Why Question Convolutions?
Convolutional Neural Networks succeed because of strong inductive biases: locality and translation equivariance. These assumptions work well for vision—but they also limit flexibility. Vision Transformers challenge this design by removing spatial bias entirely. My goal was not to beat CNN benchmarks, but to understand what vision models learn when we stop hard-coding assumptions and let attention discover structure from data.
From Pixels to Tokens
A Vision Transformer begins by converting an image into a sequence of fixed-size patches. Instead of explicitly slicing patches with loops, I used a mathematically equivalent and more efficient approach: a Conv2D layer with kernel size and stride equal to the patch size. This single operation extracts patches and projects them into the embedding space using highly optimized GPU kernels.
Restoring Spatial Information
Unlike CNNs, Transformers have no built-in notion of spatial order. To compensate, I added learnable positional embeddings to each patch token. These embeddings allow the model to reason about relative spatial relationships while preserving the flexibility of attention-based processing.

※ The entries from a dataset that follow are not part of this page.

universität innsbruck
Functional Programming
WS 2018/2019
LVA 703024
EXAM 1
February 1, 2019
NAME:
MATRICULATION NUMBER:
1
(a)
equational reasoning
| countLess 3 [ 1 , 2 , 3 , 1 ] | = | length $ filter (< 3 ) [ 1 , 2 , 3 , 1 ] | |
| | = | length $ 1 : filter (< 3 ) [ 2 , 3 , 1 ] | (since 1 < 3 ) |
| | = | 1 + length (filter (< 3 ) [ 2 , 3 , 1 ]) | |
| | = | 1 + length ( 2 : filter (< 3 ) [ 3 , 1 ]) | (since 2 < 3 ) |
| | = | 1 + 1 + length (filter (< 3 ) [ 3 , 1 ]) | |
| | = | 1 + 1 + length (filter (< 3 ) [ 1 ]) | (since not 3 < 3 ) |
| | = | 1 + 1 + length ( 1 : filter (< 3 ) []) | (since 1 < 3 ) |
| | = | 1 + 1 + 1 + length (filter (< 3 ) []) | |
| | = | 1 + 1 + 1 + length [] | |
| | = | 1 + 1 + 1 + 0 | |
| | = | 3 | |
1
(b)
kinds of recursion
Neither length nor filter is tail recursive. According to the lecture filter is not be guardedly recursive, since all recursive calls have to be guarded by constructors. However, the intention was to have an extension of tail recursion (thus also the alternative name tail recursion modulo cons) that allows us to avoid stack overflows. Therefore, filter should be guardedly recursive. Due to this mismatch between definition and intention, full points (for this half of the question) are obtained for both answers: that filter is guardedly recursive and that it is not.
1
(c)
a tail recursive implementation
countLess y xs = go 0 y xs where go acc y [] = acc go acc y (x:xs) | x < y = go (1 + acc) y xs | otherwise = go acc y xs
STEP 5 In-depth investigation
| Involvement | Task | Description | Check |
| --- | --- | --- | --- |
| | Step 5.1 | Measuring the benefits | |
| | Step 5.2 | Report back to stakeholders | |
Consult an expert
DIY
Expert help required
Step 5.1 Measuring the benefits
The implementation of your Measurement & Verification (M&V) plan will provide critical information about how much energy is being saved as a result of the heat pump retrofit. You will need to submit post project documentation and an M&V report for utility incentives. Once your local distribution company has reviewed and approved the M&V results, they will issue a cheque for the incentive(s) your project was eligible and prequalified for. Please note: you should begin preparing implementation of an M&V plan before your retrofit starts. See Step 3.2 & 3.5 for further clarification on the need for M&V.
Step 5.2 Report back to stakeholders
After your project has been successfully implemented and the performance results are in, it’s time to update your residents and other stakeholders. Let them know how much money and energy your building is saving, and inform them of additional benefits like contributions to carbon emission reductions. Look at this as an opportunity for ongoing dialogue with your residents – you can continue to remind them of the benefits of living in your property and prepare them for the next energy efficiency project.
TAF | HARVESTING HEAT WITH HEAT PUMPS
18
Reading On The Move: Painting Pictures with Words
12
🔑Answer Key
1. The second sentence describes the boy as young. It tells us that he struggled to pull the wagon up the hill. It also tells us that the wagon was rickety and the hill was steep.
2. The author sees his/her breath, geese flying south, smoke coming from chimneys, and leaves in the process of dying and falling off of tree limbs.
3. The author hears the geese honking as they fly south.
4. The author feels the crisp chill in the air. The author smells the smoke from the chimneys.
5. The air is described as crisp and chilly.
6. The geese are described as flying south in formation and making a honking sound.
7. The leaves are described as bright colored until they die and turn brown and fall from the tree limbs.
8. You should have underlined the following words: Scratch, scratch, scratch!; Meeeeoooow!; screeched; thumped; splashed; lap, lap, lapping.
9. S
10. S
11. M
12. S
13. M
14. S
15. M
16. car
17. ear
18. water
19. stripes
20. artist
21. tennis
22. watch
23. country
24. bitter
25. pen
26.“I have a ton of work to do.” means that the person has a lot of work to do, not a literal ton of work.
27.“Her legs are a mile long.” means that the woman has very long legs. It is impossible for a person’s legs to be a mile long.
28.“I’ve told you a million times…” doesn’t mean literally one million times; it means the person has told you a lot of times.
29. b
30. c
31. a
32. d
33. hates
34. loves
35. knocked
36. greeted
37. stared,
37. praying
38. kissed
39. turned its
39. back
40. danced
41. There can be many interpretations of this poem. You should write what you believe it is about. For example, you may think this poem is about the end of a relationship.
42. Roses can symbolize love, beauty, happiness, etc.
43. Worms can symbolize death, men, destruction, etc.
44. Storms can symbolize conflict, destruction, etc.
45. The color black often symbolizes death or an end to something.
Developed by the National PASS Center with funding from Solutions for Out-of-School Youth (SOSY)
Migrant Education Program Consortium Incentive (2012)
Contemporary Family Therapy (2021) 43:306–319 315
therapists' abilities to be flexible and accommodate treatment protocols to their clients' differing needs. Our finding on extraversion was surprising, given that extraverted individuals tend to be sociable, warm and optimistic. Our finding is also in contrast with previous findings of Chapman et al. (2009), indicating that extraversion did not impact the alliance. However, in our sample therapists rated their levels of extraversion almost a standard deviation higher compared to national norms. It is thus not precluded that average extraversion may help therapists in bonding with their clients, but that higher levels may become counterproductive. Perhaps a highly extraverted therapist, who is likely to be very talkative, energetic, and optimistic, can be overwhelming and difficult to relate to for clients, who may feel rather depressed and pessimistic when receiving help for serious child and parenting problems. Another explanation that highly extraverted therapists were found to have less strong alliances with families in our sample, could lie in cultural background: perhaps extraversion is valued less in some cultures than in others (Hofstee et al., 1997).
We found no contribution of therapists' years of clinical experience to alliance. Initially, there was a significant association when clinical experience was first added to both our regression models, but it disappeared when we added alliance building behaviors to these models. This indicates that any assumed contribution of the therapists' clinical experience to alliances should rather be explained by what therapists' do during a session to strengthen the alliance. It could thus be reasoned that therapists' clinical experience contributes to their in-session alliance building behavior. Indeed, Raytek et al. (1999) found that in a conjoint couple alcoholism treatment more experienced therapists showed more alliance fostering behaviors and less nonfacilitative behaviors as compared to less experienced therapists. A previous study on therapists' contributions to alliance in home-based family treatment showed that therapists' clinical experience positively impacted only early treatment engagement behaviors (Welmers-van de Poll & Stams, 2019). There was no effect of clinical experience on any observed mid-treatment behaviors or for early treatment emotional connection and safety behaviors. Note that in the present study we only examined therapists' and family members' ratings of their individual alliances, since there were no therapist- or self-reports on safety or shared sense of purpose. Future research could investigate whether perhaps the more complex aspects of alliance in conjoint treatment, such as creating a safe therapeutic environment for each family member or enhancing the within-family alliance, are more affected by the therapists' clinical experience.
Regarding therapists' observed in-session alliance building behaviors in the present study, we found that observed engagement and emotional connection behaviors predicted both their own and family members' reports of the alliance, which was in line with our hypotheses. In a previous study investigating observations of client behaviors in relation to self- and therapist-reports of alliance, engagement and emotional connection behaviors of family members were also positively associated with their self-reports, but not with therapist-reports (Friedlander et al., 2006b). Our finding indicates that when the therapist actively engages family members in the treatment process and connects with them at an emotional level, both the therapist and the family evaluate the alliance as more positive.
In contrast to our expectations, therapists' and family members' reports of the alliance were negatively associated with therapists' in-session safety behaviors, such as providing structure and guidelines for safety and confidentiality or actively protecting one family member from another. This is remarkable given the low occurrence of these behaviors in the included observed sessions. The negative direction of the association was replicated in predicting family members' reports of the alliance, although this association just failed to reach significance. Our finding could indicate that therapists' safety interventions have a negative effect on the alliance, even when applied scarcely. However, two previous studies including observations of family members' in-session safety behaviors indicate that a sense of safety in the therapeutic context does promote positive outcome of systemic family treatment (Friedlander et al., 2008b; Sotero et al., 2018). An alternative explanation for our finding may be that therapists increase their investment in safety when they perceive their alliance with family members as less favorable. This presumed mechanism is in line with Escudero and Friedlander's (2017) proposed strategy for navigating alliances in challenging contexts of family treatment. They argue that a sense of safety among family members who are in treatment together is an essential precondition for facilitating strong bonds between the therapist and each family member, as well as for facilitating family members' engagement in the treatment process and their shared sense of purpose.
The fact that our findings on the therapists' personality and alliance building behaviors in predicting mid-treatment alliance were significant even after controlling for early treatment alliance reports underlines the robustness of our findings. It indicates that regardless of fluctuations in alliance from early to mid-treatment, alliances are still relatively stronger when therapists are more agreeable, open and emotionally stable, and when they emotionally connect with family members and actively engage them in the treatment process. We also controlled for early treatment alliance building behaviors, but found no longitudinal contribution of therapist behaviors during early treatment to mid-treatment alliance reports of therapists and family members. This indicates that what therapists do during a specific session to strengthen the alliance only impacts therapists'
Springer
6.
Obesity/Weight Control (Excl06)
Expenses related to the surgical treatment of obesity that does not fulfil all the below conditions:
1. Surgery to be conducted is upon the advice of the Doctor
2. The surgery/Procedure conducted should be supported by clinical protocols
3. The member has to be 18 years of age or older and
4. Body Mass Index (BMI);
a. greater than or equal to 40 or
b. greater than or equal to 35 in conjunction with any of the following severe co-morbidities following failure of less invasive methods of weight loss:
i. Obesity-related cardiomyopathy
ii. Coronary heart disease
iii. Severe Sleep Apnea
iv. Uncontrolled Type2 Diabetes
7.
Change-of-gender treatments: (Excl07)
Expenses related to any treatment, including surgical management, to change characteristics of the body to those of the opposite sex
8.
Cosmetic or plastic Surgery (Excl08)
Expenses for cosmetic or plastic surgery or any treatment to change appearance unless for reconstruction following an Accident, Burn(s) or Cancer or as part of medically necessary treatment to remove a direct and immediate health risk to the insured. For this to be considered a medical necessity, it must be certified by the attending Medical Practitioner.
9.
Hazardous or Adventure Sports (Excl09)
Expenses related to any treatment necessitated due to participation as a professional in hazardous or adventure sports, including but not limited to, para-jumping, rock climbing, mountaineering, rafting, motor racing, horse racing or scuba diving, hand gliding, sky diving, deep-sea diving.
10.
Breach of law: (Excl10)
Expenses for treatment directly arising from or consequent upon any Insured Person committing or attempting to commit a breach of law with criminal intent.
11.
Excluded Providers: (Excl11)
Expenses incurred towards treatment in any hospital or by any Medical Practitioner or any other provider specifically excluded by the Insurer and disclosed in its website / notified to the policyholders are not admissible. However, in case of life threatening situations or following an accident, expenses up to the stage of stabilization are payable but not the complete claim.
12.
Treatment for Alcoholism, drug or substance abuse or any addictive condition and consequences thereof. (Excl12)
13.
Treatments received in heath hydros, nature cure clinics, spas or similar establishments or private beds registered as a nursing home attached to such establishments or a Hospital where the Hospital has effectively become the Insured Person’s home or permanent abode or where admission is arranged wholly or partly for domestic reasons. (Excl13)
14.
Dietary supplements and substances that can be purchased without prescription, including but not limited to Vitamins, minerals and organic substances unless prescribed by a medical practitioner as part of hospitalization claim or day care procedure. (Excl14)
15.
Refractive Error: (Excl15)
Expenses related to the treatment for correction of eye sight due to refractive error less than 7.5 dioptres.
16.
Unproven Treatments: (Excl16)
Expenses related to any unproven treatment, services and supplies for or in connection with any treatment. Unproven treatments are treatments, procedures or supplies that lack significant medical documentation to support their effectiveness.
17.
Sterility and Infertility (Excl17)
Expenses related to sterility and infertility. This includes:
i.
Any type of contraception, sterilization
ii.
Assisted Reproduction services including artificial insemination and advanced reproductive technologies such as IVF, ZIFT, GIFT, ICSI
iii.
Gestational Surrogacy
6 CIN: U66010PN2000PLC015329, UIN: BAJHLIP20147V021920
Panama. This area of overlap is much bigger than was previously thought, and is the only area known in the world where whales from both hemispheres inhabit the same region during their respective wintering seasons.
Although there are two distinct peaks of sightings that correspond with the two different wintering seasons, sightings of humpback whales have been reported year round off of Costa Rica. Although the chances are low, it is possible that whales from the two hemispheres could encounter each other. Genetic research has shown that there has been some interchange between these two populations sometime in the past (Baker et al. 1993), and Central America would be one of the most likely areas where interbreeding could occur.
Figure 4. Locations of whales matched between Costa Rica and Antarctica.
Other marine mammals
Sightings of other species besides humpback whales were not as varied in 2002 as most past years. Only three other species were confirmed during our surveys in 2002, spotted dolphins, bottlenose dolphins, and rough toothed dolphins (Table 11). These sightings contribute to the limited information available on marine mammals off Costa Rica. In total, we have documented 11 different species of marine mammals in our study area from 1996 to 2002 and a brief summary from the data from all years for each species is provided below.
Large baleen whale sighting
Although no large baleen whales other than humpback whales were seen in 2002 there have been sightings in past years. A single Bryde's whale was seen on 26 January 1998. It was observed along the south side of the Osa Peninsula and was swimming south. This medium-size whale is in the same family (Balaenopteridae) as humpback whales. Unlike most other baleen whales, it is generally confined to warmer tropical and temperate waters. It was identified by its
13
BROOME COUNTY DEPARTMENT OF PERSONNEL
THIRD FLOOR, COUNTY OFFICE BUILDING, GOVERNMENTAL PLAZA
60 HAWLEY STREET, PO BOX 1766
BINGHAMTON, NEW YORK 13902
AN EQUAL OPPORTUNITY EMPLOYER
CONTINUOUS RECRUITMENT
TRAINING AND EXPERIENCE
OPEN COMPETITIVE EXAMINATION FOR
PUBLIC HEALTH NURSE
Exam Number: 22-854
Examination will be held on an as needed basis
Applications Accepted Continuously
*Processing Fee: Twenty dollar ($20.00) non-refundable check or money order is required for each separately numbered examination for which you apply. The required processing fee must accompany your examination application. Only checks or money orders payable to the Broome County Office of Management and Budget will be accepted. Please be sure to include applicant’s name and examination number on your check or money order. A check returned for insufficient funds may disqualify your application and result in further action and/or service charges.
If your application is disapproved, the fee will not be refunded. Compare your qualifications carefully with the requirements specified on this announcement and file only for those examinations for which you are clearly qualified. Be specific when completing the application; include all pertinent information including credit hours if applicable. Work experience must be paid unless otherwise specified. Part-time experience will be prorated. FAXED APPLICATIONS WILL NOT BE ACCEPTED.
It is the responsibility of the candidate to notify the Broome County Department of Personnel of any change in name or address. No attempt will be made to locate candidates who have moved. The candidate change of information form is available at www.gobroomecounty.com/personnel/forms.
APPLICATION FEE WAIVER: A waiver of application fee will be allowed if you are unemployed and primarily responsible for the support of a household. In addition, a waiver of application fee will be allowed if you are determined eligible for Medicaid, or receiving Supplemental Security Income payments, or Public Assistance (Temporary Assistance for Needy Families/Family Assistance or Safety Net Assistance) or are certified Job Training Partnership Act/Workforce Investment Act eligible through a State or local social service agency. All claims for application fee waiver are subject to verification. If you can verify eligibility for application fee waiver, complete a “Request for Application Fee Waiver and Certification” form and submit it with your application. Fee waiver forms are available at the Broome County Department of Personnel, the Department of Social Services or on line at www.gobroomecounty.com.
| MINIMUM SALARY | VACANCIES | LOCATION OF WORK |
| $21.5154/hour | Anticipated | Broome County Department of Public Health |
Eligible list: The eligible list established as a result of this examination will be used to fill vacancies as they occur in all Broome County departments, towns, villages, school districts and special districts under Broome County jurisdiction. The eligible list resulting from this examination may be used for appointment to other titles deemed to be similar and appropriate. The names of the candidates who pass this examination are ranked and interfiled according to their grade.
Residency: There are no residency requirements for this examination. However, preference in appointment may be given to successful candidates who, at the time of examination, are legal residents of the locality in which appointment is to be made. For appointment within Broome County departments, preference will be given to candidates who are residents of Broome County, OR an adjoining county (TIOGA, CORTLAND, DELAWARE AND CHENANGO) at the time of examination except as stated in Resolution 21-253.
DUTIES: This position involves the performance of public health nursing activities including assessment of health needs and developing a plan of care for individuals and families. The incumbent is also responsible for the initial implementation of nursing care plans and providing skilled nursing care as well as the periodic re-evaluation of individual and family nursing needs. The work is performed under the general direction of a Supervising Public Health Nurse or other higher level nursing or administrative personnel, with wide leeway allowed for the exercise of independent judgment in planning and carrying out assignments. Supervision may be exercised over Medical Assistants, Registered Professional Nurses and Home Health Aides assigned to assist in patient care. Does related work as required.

Global Context from the First Layer
Self-attention allows every patch to interact with every other patch in a single layer. Unlike CNNs, which expand their receptive field gradually, ViTs model global relationships immediately. This means the model can directly associate distant regions—such as edges, textures, or object parts—without relying on depth alone.
Learning to Classify with a [CLS] Token
For image-level classification, I adopted the [CLS] token strategy from NLP Transformers. A learnable classification token is prepended to the patch sequence and participates in self-attention. Over training, it learns to aggregate information from all patches into a single representation used by the final MLP head.
Training Dynamics and Stability
Training ViTs from scratch is notoriously sensitive. I observed that careful weight initialization, learning-rate warmup, and proper normalization were essential for stable convergence. Without strong inductive biases, ViTs rely more heavily on data and optimization choices, reinforcing why large-scale pretraining is critical in production systems.
Due to limited compute and dataset scale, experiments were conducted on a reduced dataset, which clearly demonstrated how Vision Transformers rely heavily on data scale and regularization to generalize effectively.
What This Experiment Revealed
While my implementation was not designed to beat state-of-the-art CNNs, it confirmed key insights from the original paper: Vision Transformers trade inductive bias for flexibility. When data and compute are sufficient, attention-based models can match—and sometimes surpass—convolutional approaches by learning structure directly from data.
Key Takeaways
Building a Vision Transformer from scratch clarified how architectural assumptions shape learning behavior. CNNs encode strong priors; Transformers defer structure to data. This project strengthened my intuition around attention, optimization, and why modern vision systems increasingly combine both paradigms in hybrid architectures.